● The problem
Where a record contains a picture, omit the picture and repeat the rest exactly.

☆ ☆ ☆ ☆ ☆ ☆ ☆

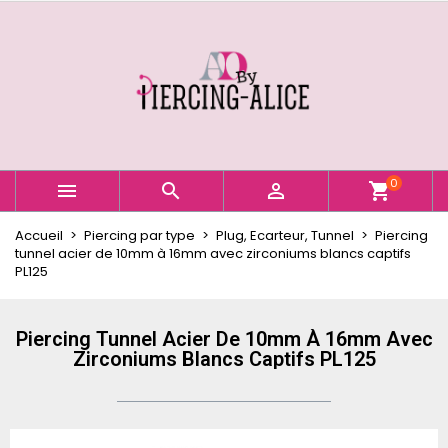
×
×
×
Ajouter à ma liste d'envies
Créer une liste d'envies
Connexion
Créer une nouvelle liste
add_circle_outline
Vous devez être connecté pour ajouter des produits
Nom de la liste d'envies
à votre liste d'envies.
Annuler
Connexion
0



shopping_cart
Annuler
Créer une liste d'envies
Accueil
Piercing par type
Plug, Ecarteur, Tunnel
Piercing
tunnel acier de 10mm à 16mm avec zirconiums blancs captifs
PL125
Piercing Tunnel Acier De 10mm À 16mm Avec
Zirconiums Blancs Captifs PL125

☆ ☆ ☆ ☆ ☆ ☆ ☆

● Written response
×
×
×
Ajouter à ma liste d'envies
Créer une liste d'envies
Connexion
Créer une nouvelle liste
add_circle_outline
Vous devez être connecté pour ajouter des produits
Nom de la liste d'envies
à votre liste d'envies.
Annuler
Connexion
0



shopping_cart
Annuler
Créer une liste d'envies
Accueil
Piercing par type
Plug, Ecarteur, Tunnel
Piercing
tunnel acier de 10mm à 16mm avec zirconiums blancs captifs
PL125
Piercing Tunnel Acier De 10mm À 16mm Avec
Zirconiums Blancs Captifs PL125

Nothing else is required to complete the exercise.